Medio Oriente: Unione Europea portavoce-zerbino dei palestinesi

1 Marzo 2018

Medio Oriente (Rights Reporter) – La diplomazia europea si sarebbe attivata, su esplicita richiesta palestinese, per convincere/costringere il Presidente Trump a cambiare l’annunciato piano di pace sul conflitto israelo-palestinese che secondo indiscrezioni Washington dovrebbe presentare a breve. Lo riferisce il giornale pan-arabo Al-Hayat.

Come aveva annunciato Federica Mogherini pochi giorni fa, l’Unione Europea è fermamente contraria alla presentazione di qualsiasi piano di pace che non comprenda la soluzione a due Stati e, soprattutto, che non preveda i confini sulle linee del 1967.

Secondo attendibili indiscrezioni trapelate lo scorso mese di Gennaio il piano di pace studiato da Donald Trump rivoluziona completamente quanto di poco fatto fino ad oggi per chiudere definitivamente l’annosa questione israelo-palestinese ma soprattutto non prende minimamente in considerazione le assurde richieste palestinesi.

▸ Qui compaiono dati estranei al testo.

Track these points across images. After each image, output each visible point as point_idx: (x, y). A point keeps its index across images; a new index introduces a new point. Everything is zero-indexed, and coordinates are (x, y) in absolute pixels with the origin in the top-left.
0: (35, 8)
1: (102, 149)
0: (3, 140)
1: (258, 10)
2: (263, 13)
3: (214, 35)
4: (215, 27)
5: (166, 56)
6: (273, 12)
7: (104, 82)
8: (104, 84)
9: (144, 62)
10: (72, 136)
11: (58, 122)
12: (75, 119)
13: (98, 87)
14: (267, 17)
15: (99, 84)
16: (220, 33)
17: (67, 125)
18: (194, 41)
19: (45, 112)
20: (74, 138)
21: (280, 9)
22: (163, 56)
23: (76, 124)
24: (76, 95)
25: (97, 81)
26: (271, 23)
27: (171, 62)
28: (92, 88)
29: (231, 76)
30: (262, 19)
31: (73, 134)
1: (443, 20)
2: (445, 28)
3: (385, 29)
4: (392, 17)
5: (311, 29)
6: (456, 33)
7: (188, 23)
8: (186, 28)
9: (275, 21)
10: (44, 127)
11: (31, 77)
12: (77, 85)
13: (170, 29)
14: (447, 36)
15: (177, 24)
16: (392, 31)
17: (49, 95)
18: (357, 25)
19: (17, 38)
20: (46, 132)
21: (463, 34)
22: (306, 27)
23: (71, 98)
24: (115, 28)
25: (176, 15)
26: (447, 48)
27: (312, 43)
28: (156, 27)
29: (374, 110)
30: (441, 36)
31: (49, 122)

Questo non ha fatto infuriare solo i palestinesi ma anche i Paesi europei che con una certa arroganza vorrebbero imporre a Israele di accettare gli assurdi diktat arabi.

Secondo quanto scrive Al-Hayat, solitamente ben informato, la diplomazia europea si sarebbe quindi attivata come “rappresentante delle istanze palestinesi” su esplicita richiesta del Presidente della Autorità Palestinese, Mahmud Abbas (Abu Mazen), per convincere/costringere il Presidente americano a cambiare se non cancellare il piano di pace per il Medio Oriente studiato dalla sua amministrazione.

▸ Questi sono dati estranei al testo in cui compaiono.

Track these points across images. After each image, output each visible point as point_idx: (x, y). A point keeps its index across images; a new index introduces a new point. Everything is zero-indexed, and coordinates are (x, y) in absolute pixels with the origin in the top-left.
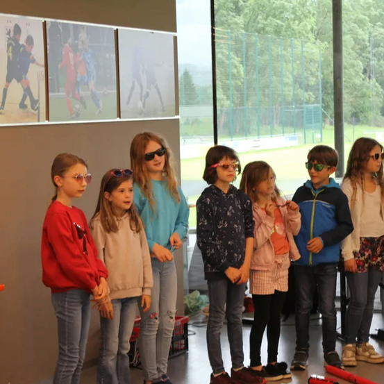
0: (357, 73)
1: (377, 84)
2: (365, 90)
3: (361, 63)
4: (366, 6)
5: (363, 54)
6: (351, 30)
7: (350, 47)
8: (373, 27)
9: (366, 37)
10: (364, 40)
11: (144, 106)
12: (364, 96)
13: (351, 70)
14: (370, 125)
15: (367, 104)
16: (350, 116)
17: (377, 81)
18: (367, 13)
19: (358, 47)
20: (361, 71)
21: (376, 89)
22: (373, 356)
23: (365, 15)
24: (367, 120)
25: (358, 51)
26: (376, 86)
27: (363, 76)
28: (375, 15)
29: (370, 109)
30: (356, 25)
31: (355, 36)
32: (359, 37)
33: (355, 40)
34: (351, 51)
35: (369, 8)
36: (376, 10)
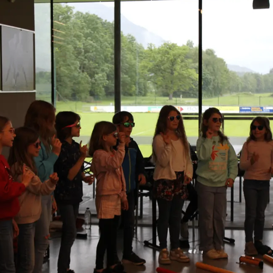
0: (76, 68)
1: (88, 76)
2: (80, 79)
3: (78, 63)
4: (81, 26)
5: (79, 57)
6: (72, 42)
7: (71, 52)
8: (86, 40)
9: (82, 46)
10: (80, 48)
11: (16, 83)
12: (79, 83)
13: (72, 66)
14: (83, 101)
15: (81, 88)
16: (70, 95)
17: (88, 74)
18: (82, 31)
19: (76, 52)
20: (78, 67)
21: (87, 79)
22: (182, 257)
23: (81, 32)
24: (81, 98)
25: (76, 55)
26: (87, 78)
27: (79, 71)
28: (87, 33)
29: (83, 91)
30: (75, 39)
31: (74, 45)
32: (78, 46)
33: (75, 48)
34: (72, 55)
35: (83, 28)
36: (87, 29)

Fonti diplomatiche occidentali hanno confermato che i colloqui tra Washington e Bruxelles sono effettivamente in corso ma che il Presidente Trump non ha nessuna intenzione di recedere dalla sua proposta di piano di pace in nove punti che in base alle indiscrezioni prevede:

  1. controllo permanente della Valle del Giordano da parte del IDF
  2. la sicurezza di Giudea e Samaria affidata permanentemente a Israele
  3. scambi di terra non basati sulle linee armistiziali del 1967
  4. nessuna evacuazione degli insediamenti già esistenti
  5. Gerusalemme capitale di Israele che avrà il compito di garantire a tutte le religioni l’accesso ai luoghi santi
  6. capitale della Palestina situata ad Abu Dis, una città della West Bank che si trova alla periferia di Gerusalemme
  7. diritto al ritorno per i cosiddetti “profughi palestinesi” affidato a una “giusta soluzione” che comunque non prevede in alcun caso una loro collocazione in Israele
  8. annessione del 10% della Cisgiordania da parte di Israele
  9. riconoscimento da parte dei Paesi arabi di Israele quale “casa nazionale del popolo ebraico” e contestuale riconoscimento da parte israeliana dello Stato palestinese quale “casa nazionale del popolo palestinese”

Al-Hayat riferisce che il ministro degli Esteri palestinese, Riyad al-Malki, parlando ai microfoni della radio ufficiale palestinese Voice of Palestine ha ammesso che «è stato concordato con i paesi dell’Unione Europea di iniziare a muoversi prima che l’amministrazione statunitense annunci il suo piano per la pace in modo da impedire che venisse respinto».

Irrita, francamente, questa completa sudditanza dell’Unione Europea ai desiderata arabo-palestinesi, ma non stupisce. L’Europa è ormai chiaramente e dichiaratamente ostile a Israele. Federica Mogherini è ferocemente anti-israeliana, più ancora di chi l’ha preceduta, quella Catherine Ashton il cui furore anti-israeliano credevamo non potesse essere superato. Francia, Germania e Gran Bretagna contrastano da sempre le decisioni di Trump mentre l’Italia è ormai solo una banderuola senza nessuna linea politica se non quella di seguire il branco.

Alla fine gli unici che non credono più a una soluzione come quella che vorrebbero Unione Europea e palestinesi sono proprio gli arabi che invece vorrebbero chiudere al più presto l’annosa questione e aprire con Israele regolari rapporti diplomatici e militari per riuscire a contrastare quello che è senza dubbio il pericolo più incombete sul Medio Oriente, quello iraniano.